No one truly expected the contest in Easton, Penn., to be competitive. No one was mistaken. Once again, the Crimson was simply on a different level than its opponent from start to finish.

So, it seems appropriate to wonder: when will the preseason actually end for Harvard football?

Will it be this coming Saturday against Princeton? In recent seasons, the Tigers have played the Crimson extremely tough, with the notable exception of their 42-point defeat last year in New Jersey. Keep in mind that Harvard’s last loss came in 2013 at the hands of Princeton.

But the Tigers have exhibited signs of weakness so far in 2015. Princeton narrowly escaped an upset three games ago at the hands of lowly Columbia in rainy weather. This past weekend, the black and orange faltered late and fell at the hands of Brown, 38-31. For context, Harvard thrashed the Bears by 26 points in week two, with most of Brown’s points coming against the Crimson’s second string.

Of course, Harvard can’t afford to overlook Princeton. And a coaching staff that takes every opponent seriously certainly won’t. But it seems a stretch to say that the Crimson will encounter an equal foe when the Tigers come to Cambridge on Saturday.

So, once again, when will the preseason end? Answer: in week seven. Against Dartmouth.

For the first time, Harvard will face a worthy adversary. Indeed, despite the absence of a championship pedigree for the Big Green in recent years, the Crimson would be wise to look at Dartmouth as an equal.

Harvard’s offense has been historically dominant over the first five games of the year. It is averaging 44 points a game, good for the program’s best mark since 1892. (That’s right, 123 years ago.)

But Dartmouth’s attack may be equally prolific, and it all starts with senior quarterback Dalyn Williams. The NFL prospect has made just about everything look easy so far this year, and his dual-threat running and passing ability has propelled Dartmouth to a 5-0 record.

Perhaps the Big Green’s most complete performance came in a 35-3 drubbing of Yale two weekends ago. Williams threw for a school-record 435 yards and four touchdowns.

So, yeah, the Dartmouth offense is pretty strong. But the team’s defense is intimidating in its own right, ranking just behind Harvard with a meager 9.4 points allowed per game.

If you’re a true Crimson fan, you’ve had this game circled in red on the schedule before the season even began.
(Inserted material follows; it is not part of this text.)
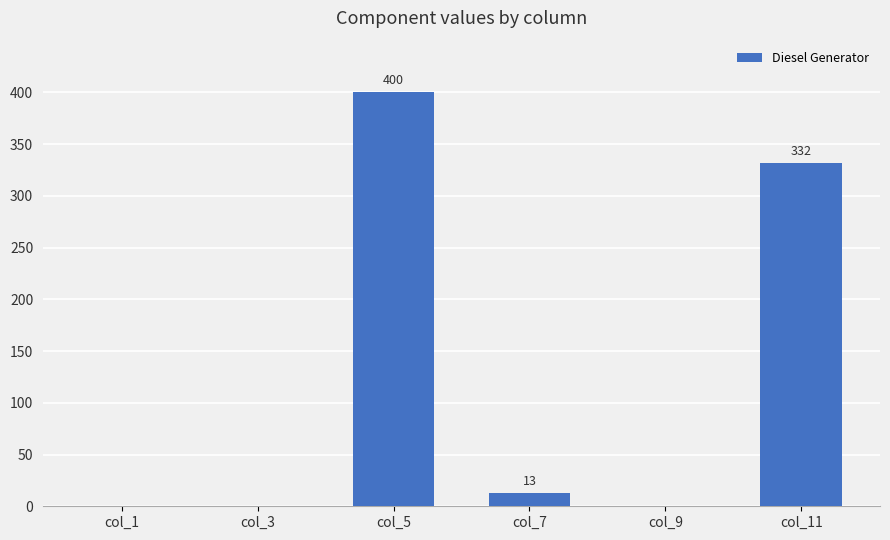

What is the maximum value shown in the chart?

400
The championship race in the Ivy League will swing significantly based on the outcome of the heavyweight battle next Friday under the lights of Harvard Stadium.

This Saturday against Princeton could end up as just another rout, or it could mark the first game of the year when the Harvard starters aren’t removed in the second half. Who can say for sure? Either way, though, the preseason will come to a definitive end on Oct. 30 against the Big Green.

And it couldn’t come soon enough.

The 2015 Harvard football team has been so dominant that we haven’t once seen the unit tested. We’ll soon find out what kind of team the Crimson is when it’s thrown into the fire.